Percutaneous nephrolithotomy is a procedure to remove kidney stones from the patient’s body. This is procedure is generally recommended in the following cases:

  • Stones that are large or irregularly shaped
  • Stones that do not pass on their own
  • Stones that have not been broken up by extracorporeal shockwave lithotripsy or ureteroscopy
  • Stones that are larger than 2 cm

Will I be hospitalized for this procedure?

Yes, as it requires general anesthesia the patient will need to be hospitalised for 2 or 3 days. You may need to take off from the work for a week or so.

The time taken for the procedure is approximately 20 to 45 minutes. The aim is to take out all the stones from the area and leave nothing to pass through the urinary tract.

What are the risks of percutaneous nephrolithotomy?

Even minimally invasive surgery like percutaneous nephrolithotomy may carry risks of :

  • Infection
  • Bleeding
  • The procedure creates a hole in the kidney that usually heals on itself
  • Procedure on the abdomen might have a small risk of injury to other nearby organs, such as the bowel, the ureter, the liver, or the bladder.

These minor side effects will disappear as the inflammation comes down.

What tests are performed before the surgery?

  • Urine tests and blood tests to check if any other infections or problems exist.
  • CT scan is done to find where the stones are exactly located in the kidney.

How is the procedure performed?

The patient will be given general anesthesia. The surgeon will make a small incision in the back and pass a tube through the bladder and up into the kidney. With the help of an X-ray imaging, he will make a puncture in the kidney and will place a sheath into the kidney and break it into small pieces using a special instrument to remove the stones. A drainage tube is left in the kidney to drain up the urine till the area heals. The incision is either stitched or stapled and is covered with a bandage.

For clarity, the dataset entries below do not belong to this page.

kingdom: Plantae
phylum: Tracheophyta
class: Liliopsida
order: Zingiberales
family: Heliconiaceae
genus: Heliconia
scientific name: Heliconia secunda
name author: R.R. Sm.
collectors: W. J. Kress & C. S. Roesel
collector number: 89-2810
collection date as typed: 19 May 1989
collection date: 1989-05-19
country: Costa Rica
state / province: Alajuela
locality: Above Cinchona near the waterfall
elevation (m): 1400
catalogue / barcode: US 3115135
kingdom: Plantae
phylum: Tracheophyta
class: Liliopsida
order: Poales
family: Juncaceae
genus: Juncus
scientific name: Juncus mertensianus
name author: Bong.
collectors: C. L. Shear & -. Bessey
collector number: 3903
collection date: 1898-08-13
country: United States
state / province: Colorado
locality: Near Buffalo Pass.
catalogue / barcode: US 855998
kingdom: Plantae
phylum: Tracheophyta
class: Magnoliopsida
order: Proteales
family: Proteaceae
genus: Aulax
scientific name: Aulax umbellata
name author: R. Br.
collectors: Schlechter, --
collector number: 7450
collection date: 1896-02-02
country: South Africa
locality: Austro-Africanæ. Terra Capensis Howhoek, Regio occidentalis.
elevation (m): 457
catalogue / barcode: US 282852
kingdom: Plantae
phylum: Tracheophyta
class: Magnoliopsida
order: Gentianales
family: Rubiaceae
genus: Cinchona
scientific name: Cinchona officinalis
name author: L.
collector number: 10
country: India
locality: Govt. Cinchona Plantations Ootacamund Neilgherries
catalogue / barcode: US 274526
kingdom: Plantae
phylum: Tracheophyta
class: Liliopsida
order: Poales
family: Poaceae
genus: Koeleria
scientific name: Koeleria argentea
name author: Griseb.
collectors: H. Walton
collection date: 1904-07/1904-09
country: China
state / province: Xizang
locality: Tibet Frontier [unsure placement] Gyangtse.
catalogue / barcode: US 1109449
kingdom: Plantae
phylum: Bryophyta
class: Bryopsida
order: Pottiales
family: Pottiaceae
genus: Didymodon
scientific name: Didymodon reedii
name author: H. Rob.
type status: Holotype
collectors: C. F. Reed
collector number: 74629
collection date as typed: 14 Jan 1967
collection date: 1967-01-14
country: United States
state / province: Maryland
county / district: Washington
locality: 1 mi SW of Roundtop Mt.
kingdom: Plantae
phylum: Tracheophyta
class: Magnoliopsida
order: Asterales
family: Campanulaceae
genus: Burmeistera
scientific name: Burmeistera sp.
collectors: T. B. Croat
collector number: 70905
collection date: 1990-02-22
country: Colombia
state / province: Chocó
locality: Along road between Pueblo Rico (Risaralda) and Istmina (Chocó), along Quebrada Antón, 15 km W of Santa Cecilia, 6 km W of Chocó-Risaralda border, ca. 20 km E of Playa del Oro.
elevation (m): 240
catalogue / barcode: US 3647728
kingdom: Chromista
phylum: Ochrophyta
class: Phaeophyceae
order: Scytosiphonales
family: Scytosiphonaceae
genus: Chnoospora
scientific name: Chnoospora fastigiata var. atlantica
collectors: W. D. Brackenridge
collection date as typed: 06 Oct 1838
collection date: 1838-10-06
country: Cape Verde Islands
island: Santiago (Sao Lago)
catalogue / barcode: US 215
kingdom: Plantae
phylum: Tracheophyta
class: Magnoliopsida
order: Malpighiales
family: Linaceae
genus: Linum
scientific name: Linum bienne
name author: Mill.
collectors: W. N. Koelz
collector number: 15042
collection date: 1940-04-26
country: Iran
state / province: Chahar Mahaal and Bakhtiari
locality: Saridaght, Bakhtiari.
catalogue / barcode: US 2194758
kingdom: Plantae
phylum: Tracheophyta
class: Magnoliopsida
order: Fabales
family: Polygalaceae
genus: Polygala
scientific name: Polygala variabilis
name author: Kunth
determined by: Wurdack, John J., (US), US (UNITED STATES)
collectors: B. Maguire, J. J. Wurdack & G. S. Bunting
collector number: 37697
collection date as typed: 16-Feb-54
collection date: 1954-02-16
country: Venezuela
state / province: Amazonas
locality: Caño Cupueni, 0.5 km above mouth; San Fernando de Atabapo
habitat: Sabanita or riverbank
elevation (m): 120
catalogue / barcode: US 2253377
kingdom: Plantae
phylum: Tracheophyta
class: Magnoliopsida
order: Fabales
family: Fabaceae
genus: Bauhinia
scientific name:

What is post-procedural care?

After the procedure, the patient is kept under observation to monitor the blood pressure, pulse, and breathing. During the hospital stay, the patient will be given

  • Medications for pain
  • Antibiotics to prevent infections
  • Compression stocking to prevent blood clots
  • X-ray is taken to check if any stone fragments are left
  • Removal of drainage tube is done after 48 hours of the procedure.

What are the advantages of this procedure?

Advantages of this surgery are:

  • It is the most effective technique for making sure a patient is stone-free.
  • It is less invasive than a full open surgery to treat kidney stones because it is among the more difficult surgeries, the surgery is performed by surgeons with specialized training. Urologists and radiologists will work together on these surgeries.